Given exercise:
Collect every line in the records below that contains the word "family", treating uppercase and lowercase as different, and copy each of those lines.

Some records:
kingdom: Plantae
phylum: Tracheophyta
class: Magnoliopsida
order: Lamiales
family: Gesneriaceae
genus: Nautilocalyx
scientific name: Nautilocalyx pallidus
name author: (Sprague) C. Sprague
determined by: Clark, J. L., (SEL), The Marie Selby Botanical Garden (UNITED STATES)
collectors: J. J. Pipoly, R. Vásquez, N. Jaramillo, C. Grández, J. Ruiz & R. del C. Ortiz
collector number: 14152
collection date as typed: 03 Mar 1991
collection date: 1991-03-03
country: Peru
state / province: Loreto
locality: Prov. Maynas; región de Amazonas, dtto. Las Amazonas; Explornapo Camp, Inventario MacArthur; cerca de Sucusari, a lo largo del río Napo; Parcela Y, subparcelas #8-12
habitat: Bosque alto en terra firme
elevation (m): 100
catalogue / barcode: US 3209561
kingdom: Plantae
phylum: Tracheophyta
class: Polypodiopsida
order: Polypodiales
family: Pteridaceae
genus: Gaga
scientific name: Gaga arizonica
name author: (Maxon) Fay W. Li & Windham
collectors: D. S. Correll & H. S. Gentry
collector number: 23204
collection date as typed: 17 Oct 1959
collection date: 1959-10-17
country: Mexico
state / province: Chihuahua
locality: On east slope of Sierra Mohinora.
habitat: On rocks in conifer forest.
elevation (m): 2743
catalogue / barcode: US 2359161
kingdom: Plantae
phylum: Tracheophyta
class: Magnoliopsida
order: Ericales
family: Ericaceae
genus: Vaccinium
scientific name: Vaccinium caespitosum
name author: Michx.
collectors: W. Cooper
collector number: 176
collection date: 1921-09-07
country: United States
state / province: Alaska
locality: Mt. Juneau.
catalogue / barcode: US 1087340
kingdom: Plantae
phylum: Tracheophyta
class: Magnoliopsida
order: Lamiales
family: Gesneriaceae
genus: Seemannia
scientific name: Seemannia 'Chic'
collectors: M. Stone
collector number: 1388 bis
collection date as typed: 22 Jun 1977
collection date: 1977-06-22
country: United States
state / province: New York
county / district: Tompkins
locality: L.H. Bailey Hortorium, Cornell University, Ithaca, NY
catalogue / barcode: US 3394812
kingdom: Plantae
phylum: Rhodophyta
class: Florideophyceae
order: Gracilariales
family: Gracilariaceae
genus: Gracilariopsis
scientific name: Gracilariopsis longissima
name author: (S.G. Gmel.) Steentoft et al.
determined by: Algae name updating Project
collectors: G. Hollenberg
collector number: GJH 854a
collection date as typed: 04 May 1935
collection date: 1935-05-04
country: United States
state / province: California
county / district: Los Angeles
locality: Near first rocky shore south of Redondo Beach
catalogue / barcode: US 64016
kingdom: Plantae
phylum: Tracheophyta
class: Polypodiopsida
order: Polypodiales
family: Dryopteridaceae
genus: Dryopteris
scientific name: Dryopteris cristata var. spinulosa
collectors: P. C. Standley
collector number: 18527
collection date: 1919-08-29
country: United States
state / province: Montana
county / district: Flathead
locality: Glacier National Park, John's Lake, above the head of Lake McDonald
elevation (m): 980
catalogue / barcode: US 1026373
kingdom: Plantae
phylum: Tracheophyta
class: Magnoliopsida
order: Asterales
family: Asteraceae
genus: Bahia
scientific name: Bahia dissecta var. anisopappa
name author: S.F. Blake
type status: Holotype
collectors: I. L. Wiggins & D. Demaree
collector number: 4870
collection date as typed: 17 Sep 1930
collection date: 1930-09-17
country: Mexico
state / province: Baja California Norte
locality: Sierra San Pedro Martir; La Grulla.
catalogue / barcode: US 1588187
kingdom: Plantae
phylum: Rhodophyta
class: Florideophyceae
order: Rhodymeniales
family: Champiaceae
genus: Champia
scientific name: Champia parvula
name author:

Solution:
family: Gesneriaceae
family: Pteridaceae
family: Ericaceae
family: Gesneriaceae
family: Gracilariaceae
family: Dryopteridaceae
family: Asteraceae
family: Champiaceae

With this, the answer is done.